Step 4.  Close placket perfectly, and baste in place on edge from the bottom up, as in Fig. 4.

Step 5. Turn the skirt inside out. Pin guard back, as shown in Fig. 5. Turn the raw edge of the facing strip under—even with the zipper tape edge—and stitch on the folded edge, through both the tape and the facing, but not through the skirt.

Step 6.  Turn skirt right side out. Baste placket as in Fig. 6. Stitch from A to B along the edge of the zipper, but so as to clear the metal part. Lift presser foot and needle, unpin guard and slide it into position, and then stitch across end of placket from B to C, and back again to B. Remove bastings. Pull thread ends through, tie the, and apply belt to skirt, concealing tape ends inside belt.

If the finished seams in the skirt are to be pressed open, clip the seam allowance at the bottom of the facing strip so that the seam will lie flat, as in Fig. 5. Overcast raw edges.

Sleeve Openings

When you apply a zipper to the seam of a fitted sleeve, follow practically the same method as for a dress placket. Use a zipper 4 or 5 inches long, omit the guard, and finish the sleeve at the bottom with a bias facing. When the closed zipper is in position, the top of the slider comes a seam’s width away from the bottom of the sleeve.

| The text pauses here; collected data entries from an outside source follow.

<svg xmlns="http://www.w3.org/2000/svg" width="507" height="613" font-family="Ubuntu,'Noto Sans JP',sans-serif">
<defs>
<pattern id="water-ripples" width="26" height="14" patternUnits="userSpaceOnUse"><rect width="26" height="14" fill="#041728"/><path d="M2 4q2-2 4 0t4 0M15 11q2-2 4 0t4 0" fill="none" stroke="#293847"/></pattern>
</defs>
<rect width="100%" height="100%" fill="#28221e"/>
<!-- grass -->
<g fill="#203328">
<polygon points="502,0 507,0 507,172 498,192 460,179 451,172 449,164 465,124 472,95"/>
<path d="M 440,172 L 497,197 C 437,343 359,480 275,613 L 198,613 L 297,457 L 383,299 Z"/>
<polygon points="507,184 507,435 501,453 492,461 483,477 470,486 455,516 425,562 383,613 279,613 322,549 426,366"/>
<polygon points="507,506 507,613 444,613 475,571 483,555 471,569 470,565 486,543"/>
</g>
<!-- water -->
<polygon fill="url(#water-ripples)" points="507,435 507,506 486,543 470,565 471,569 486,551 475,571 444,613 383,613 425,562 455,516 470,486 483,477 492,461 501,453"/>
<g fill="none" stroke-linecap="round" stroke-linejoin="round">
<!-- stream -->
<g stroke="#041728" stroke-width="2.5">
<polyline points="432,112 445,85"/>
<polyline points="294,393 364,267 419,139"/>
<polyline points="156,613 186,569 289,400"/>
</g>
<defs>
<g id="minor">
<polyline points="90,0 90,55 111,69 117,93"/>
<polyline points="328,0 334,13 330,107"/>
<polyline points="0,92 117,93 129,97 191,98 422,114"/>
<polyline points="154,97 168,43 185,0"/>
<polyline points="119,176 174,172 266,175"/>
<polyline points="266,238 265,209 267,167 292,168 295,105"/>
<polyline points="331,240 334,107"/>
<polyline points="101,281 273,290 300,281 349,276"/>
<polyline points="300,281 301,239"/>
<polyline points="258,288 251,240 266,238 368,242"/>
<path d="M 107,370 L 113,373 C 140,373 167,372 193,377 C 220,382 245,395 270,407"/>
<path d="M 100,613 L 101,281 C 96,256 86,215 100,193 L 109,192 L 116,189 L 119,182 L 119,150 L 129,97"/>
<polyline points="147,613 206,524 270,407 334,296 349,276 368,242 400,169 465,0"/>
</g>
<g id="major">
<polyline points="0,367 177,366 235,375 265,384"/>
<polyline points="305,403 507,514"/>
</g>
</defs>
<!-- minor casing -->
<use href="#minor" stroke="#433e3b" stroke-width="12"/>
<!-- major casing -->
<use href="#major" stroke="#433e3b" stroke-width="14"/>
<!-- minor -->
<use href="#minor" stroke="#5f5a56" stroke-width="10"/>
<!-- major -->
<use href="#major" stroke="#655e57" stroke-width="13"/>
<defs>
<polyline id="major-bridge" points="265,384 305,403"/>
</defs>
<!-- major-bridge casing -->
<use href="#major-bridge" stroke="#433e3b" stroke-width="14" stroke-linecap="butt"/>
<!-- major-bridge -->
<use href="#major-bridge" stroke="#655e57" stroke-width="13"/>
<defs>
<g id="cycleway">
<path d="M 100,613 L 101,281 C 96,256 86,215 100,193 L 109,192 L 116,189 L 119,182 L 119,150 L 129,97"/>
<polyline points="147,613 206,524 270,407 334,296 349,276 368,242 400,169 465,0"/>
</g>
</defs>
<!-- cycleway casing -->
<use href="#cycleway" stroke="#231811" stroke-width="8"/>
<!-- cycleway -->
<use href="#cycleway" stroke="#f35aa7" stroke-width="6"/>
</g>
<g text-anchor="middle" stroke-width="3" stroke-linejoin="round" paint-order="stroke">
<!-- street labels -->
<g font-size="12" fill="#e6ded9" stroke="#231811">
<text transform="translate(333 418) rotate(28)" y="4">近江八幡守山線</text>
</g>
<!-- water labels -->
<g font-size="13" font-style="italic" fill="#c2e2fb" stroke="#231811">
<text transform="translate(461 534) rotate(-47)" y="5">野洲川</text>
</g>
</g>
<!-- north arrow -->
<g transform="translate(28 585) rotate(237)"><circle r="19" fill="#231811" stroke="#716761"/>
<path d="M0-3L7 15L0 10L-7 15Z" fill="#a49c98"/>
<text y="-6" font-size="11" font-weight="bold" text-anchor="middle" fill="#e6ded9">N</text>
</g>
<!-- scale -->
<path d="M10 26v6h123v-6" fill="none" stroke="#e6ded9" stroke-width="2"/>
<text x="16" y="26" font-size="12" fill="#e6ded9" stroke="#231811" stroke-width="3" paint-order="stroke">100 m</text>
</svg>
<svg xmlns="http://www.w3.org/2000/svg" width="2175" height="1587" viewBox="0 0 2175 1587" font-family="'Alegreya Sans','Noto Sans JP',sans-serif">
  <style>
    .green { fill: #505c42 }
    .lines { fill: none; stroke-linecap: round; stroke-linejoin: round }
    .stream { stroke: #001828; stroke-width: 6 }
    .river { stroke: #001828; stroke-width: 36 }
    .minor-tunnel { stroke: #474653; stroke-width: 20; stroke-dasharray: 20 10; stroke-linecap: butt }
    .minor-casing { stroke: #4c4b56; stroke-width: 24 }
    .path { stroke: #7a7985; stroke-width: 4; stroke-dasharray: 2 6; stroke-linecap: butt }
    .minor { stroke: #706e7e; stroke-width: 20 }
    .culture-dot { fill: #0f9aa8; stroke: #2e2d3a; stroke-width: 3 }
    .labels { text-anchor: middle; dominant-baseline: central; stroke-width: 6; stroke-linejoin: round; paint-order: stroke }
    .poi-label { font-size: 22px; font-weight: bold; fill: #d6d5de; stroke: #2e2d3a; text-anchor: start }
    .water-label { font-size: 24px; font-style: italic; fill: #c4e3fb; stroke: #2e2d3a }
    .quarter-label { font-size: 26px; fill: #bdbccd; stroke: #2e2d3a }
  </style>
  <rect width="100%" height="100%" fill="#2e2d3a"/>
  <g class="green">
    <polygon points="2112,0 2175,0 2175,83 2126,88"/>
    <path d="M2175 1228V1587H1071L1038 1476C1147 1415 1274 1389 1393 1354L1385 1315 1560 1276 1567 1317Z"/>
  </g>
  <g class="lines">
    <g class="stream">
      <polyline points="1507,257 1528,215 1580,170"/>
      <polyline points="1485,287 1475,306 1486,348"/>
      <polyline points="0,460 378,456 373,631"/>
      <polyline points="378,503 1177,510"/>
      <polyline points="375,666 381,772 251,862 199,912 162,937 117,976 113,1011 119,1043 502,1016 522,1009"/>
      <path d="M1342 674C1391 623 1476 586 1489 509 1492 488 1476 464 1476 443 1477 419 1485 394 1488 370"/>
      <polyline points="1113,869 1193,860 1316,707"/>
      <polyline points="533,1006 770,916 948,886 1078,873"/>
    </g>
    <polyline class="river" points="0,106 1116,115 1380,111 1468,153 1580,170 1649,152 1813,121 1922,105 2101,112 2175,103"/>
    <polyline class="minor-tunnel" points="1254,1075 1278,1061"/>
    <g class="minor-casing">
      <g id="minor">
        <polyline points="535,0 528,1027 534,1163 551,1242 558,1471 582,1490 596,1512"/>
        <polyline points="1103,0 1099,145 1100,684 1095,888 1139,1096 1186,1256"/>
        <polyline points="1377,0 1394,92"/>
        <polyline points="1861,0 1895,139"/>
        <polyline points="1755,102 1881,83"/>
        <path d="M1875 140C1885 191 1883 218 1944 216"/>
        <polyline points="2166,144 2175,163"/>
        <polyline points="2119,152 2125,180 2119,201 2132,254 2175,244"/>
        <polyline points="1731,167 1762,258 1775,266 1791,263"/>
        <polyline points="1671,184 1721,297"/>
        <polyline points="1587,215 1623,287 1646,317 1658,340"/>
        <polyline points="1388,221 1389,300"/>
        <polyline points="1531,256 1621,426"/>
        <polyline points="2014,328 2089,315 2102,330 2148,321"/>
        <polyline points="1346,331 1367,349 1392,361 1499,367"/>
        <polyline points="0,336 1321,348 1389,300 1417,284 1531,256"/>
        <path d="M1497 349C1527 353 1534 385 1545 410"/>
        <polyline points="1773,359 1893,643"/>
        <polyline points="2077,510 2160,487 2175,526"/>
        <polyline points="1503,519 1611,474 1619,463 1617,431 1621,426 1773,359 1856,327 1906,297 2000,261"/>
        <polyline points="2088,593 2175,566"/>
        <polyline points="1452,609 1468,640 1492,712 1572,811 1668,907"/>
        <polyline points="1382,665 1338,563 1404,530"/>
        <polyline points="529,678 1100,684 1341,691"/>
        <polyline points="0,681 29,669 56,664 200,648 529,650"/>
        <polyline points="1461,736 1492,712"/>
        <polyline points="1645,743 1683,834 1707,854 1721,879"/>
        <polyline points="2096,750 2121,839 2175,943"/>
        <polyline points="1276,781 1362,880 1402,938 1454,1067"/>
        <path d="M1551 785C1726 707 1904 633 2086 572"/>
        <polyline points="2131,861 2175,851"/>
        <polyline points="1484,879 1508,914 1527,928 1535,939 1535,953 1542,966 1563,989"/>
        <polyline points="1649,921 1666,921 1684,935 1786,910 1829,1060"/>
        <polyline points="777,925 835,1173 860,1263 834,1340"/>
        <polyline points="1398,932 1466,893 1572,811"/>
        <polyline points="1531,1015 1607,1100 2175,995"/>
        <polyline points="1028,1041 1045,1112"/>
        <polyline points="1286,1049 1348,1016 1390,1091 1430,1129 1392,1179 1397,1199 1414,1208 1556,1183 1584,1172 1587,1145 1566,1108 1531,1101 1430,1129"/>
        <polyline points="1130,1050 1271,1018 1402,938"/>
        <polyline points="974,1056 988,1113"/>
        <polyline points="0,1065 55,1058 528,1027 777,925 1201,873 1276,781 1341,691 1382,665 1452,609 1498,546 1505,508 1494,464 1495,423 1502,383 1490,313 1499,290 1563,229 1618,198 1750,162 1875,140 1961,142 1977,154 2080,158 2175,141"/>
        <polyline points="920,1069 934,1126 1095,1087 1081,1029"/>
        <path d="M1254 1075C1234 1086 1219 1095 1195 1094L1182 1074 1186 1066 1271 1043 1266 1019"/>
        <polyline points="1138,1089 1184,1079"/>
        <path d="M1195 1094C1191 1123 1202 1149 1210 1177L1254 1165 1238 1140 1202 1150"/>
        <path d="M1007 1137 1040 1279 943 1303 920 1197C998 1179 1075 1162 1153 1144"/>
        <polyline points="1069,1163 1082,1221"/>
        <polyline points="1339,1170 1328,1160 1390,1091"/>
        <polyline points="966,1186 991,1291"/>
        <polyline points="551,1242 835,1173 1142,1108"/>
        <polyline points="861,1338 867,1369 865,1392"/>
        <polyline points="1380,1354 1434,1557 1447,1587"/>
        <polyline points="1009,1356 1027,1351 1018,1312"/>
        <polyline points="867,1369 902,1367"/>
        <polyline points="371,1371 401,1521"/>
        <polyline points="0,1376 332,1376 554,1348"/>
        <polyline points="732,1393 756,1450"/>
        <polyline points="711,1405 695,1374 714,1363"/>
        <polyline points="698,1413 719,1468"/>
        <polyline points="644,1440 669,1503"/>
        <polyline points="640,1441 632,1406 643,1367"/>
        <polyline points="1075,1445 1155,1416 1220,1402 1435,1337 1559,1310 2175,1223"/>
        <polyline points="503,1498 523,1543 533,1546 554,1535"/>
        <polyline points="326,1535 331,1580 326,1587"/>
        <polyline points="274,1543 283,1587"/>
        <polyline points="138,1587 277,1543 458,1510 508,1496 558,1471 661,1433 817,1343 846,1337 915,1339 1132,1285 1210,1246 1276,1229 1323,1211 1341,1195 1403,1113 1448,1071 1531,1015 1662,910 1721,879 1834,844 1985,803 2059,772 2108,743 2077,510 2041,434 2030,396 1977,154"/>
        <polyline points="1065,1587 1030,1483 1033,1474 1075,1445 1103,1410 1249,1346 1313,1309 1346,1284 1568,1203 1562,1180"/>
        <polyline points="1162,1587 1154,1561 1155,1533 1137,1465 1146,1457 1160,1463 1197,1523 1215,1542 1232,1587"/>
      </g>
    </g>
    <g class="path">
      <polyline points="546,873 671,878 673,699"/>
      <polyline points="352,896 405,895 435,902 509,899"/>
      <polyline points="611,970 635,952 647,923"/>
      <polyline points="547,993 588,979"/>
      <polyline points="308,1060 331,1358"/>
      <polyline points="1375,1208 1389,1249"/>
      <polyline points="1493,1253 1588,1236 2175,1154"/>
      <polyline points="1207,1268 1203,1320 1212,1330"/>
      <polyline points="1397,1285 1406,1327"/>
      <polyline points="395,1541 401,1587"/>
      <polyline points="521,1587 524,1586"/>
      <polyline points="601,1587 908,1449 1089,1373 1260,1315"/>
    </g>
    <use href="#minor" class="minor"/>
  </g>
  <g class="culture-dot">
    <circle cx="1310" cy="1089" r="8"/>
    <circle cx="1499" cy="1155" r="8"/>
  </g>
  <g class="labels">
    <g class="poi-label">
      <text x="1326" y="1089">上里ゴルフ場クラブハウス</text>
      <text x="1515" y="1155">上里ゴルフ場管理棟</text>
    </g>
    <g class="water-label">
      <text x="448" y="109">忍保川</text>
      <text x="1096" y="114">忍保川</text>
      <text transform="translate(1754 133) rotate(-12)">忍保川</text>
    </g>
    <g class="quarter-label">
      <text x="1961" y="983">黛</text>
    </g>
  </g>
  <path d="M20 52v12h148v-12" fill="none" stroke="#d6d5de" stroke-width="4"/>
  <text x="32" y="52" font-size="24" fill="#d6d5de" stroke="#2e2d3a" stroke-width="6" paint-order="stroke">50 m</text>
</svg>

When you apply a zipper to a full sleeve with a cuff, follow the same method as for a neck opening, and use a narrow facing. (The zipper applied to the fitted sleeve comes on the inside of the arm, of course; the zipper applied to full sleeve comes in line with cuff.)

13 thoughts on “Left side skirt zipper and zippered sleeve openings

  1. Carol, This is perfect for the sew along I’m doing with Norma of She Sews You Know. We’re going to work on 1930s styles. I’m going to make a 6 gore skirt. I might try this application on the muslin. My challenge is that this gored skirt has curved side seams from waist to hipline. I’m wondering if I can use an application something like this and use snaps instead.

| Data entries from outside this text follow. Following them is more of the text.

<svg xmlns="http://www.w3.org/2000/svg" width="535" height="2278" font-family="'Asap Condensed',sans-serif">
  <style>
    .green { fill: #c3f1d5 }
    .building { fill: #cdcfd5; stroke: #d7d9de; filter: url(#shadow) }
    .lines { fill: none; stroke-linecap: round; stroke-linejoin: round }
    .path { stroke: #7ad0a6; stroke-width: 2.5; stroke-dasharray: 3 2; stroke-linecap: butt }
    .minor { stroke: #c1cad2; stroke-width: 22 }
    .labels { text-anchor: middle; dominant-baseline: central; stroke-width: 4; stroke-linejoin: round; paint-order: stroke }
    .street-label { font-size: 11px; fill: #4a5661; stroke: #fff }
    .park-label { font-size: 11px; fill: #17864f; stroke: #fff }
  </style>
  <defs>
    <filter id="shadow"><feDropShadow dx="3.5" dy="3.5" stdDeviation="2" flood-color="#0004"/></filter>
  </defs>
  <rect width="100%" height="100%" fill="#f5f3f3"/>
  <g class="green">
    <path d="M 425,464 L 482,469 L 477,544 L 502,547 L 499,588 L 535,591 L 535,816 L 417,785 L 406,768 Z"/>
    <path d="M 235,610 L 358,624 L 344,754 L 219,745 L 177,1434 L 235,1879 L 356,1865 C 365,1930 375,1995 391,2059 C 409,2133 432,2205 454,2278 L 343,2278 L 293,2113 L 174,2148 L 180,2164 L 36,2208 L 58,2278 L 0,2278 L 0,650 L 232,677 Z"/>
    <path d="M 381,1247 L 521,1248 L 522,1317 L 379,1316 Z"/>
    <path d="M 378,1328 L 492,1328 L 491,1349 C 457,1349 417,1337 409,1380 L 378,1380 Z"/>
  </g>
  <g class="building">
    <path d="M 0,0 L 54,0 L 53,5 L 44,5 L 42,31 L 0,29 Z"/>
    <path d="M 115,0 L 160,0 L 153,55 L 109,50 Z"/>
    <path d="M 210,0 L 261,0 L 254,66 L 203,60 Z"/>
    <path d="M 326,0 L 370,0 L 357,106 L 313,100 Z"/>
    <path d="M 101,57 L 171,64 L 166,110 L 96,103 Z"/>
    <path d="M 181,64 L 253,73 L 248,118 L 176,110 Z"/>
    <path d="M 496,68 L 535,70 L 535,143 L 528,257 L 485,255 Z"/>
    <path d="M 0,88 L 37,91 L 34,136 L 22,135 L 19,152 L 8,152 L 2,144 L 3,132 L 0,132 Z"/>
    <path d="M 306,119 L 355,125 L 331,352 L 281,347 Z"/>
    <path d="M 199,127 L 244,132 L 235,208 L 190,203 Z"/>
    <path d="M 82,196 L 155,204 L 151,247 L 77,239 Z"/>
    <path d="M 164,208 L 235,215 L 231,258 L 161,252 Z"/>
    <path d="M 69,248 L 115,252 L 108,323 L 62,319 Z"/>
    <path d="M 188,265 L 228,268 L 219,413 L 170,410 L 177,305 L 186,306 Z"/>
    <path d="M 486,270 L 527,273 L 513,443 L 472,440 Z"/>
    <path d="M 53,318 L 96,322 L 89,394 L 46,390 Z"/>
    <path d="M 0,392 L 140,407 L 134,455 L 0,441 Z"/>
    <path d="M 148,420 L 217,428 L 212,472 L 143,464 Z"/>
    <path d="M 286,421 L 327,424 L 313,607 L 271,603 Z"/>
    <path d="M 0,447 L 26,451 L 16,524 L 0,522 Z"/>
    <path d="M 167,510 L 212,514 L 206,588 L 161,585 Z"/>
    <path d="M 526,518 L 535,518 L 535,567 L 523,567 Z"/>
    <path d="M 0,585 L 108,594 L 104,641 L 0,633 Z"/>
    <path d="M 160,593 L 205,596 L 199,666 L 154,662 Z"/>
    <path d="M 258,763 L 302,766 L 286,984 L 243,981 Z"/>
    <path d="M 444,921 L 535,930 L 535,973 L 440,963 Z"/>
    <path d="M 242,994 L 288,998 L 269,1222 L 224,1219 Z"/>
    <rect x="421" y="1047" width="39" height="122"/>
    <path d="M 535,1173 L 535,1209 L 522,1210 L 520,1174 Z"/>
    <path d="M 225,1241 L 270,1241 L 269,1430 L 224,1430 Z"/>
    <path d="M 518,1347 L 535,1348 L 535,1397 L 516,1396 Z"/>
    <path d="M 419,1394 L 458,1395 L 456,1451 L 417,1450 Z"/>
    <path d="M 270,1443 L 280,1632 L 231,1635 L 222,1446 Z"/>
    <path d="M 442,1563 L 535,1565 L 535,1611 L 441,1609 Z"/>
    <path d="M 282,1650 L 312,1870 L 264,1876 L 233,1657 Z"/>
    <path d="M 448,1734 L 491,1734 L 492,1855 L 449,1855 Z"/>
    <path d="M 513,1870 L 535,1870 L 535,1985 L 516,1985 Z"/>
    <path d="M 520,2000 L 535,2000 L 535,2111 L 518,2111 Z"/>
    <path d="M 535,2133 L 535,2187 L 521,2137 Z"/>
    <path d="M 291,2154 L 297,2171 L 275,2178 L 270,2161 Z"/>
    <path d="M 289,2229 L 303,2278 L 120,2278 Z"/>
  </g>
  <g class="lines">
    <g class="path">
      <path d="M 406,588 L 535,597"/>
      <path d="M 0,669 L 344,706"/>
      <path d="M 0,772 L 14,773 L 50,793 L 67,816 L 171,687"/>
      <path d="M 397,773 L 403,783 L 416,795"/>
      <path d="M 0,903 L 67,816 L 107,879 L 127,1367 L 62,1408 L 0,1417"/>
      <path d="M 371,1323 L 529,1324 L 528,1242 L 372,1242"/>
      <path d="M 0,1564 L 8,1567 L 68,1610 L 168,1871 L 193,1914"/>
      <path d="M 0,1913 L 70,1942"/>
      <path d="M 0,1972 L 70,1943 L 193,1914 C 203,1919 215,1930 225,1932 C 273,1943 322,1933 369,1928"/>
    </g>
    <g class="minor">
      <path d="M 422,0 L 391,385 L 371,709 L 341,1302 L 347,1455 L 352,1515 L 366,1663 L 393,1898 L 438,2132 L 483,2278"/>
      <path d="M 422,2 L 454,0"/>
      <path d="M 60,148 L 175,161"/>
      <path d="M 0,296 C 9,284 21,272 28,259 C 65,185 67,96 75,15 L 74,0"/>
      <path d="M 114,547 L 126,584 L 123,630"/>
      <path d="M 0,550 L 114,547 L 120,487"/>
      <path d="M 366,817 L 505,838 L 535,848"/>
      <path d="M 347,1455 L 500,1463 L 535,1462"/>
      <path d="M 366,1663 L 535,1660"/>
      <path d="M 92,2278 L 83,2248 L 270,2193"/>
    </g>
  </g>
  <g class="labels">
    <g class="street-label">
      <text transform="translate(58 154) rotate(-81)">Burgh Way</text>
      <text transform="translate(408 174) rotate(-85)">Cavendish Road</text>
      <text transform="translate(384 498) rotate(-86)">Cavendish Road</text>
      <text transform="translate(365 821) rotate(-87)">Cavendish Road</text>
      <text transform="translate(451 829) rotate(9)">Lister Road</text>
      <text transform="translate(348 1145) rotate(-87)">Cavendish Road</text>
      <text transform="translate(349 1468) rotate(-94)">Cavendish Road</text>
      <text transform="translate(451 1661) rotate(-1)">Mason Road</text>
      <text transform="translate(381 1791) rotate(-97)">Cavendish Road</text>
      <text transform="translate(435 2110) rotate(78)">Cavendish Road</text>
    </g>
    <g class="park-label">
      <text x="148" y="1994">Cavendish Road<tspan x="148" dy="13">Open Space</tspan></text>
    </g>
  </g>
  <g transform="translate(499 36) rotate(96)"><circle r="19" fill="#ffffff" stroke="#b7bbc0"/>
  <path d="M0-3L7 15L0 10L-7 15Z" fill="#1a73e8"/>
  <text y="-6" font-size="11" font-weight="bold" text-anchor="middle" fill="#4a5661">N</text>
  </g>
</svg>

    Since you have an extensive reference library, have you ever seen 1930s skirts with side seams closed with snaps?


  2. I love the way the manufacturer explained how to fit this new invention. I have never seen a reference to zip fastenings in British 1930s needlework books but apparently they were very popular in manufactured clothing.


    • Hi Norma, I think the early instructions on how to apply a slide fastener (zipper) were based on time tested instructions for closures that used snaps or hooks and eyes. I will be looking through books for more instructions on various kinds of closures. Will post soon.

      Liked by 1 person

  3. Reblogged this on Through The Byzantine Gate and commented:
    For Norma and all interested in the 1930s Sew Along at She Sews You Know, Check out Carol of By Way of Thanks. She has a cool posting on 1930s zipper applications for skirts and sleeves. I’m not sure if I’ll use this but it’s good for reference. Carol has kinly offered to look up and see if she has any info on snap closures for skirts, too. Big Thank You, Carol.


      • Thank you, EmilyAnn I will continue to look for those instructions. I became interested in these types of closures while trying to solve the mystery of how you were going to insert the zipper in the skirt you are working on now. Imagine my surprise to find I had come up with the same solution–the zipper lays directly on the fabric on the right side of the back of the skirt. I fiddled around with paper instead of fabric and determined that the only way to ensure the structural integrity of the fabric would be if the zipper laid on top of the fabric, rather than concealed by a fold or inserted into a seam. Somewhere along the line I came upon a magazine article showing the same set-up so I was hoping I was on the right track. Then you posted about your solution here: https://retroglam.wordpress.com/2016/01/03/sheath-skirt-with-modesty-kickpleat-and-zipper-hidden-in-seam-pt-3-of-3/
        so I am feeling quite happy! I know I can find quite a few examples of closings that use snaps or hooks and eyes because prior to the invention of the zipper that is what was used. Will get to work on that soon.

        Liked by 1 person

      • I appreciate that so much! I have photos of the lining tutorial ready. I have to wait for my laptop to get fixed. Then have to reinstall all the software. The tech had to wipe it clean.